Determined to find out if we really are less trustworthy than in the history of however long organizations have been doing trust studies, I decided to do my own research (in other words, I didn’t trust what I was hearing from Tom).
Trust in Government
I came across a study by the Pew Research Center that looked at Americans’ trust in government from 1958 to January 2013, as President Obama was beginning his second term, Public Trust in Government: 1958-2013. When the study was first conducted in 1958, trust in government was at 73%; earlier this year, it was at 26%. While trust has varied over the past 55 years, it’s clear by the bell curve that Americans, as a whole, are less trustworthy of their government.

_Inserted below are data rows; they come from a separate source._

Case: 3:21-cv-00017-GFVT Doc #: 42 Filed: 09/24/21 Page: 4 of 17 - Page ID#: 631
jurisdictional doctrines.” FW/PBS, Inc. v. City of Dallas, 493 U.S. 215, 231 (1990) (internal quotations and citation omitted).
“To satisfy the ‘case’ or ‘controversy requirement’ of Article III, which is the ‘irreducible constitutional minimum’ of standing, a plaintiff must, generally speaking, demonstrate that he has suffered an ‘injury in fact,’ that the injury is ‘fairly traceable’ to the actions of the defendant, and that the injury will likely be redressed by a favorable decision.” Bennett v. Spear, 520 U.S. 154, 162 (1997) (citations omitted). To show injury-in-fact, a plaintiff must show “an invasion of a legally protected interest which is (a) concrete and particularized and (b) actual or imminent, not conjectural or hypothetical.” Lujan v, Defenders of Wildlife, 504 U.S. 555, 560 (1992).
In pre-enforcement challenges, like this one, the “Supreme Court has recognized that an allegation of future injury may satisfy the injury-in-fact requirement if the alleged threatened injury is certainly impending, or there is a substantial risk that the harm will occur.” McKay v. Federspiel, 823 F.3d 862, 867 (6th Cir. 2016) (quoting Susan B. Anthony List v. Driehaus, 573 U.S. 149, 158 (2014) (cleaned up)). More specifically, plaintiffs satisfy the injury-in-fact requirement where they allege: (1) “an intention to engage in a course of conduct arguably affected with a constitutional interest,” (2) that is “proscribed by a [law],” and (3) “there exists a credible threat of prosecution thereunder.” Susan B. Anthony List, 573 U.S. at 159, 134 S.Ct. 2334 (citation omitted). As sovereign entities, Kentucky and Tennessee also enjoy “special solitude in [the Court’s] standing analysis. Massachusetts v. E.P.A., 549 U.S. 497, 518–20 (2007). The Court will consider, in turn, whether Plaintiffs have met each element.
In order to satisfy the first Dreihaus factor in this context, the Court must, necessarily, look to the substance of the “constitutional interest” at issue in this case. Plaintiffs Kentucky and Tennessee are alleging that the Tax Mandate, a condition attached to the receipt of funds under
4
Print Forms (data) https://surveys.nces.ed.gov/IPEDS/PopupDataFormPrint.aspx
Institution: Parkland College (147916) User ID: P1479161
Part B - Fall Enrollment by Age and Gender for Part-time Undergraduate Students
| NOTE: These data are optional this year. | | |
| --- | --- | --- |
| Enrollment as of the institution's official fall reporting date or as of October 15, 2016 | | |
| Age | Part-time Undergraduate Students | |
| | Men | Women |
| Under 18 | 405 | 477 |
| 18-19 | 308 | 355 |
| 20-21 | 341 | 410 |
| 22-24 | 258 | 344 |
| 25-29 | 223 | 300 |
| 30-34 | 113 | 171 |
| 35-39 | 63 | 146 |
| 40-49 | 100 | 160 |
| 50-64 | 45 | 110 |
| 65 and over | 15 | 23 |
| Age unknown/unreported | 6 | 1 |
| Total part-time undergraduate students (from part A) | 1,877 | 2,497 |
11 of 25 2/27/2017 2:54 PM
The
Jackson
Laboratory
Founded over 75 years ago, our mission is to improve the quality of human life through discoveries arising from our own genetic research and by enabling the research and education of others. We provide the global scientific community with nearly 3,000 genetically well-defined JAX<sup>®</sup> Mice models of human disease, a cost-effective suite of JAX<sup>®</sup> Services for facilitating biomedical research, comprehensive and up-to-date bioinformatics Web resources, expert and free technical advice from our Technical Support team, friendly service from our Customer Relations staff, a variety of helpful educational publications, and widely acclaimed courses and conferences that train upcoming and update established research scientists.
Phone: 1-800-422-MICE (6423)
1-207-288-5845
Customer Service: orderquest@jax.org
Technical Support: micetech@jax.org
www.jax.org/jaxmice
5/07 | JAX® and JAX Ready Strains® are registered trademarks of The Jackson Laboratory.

Trust in Corporate America
A 2012 New York Times article examined American trust in banks and corporate America. Not surprisingly, just 20% of us trust banks and 62% of us believe that there is widespread corruption in corporate America. After reading the article, I wondered how trustworthy The New York Times is since that paper has had its issues with ethics and trust as well.
Trust in the Media
A small bright spot for PR practitioners, according to my limited research, is that Americans, by and large, trust the media more than government and business. What I found surprising is that while Americans still believe the media coverage they are reading, seeing or listening to is inaccurate:
• 66% say news stories often are inaccurate
• 77% think that news organizations are one sided
• 80% say news organizations are influenced by powerful people and organizations
Sixty-two percent of us believe our favorite news sources do cover the news accurately, according to the Pew Research Center for People & the Press. While the article didn’t go into detail about why Americans tend to trust their favorite TV anchor or newspaper, you could surmise that we develop an admiration for a TV or radio personality, or like our daily newspaper that covers local news and our sports teams.
While my limited research did show that we appear to be more cynical than ever, what does that mean for public relations and the work we do for clients in corporate America, nonprofit organizations and government? How do we ensure that the messages we are communicating are not only heard, but are believable because they are coming from a trusted source? It has to start and end with a culture of integrity – PR practitioners need to be held to the highest standard and so do the clients we represent.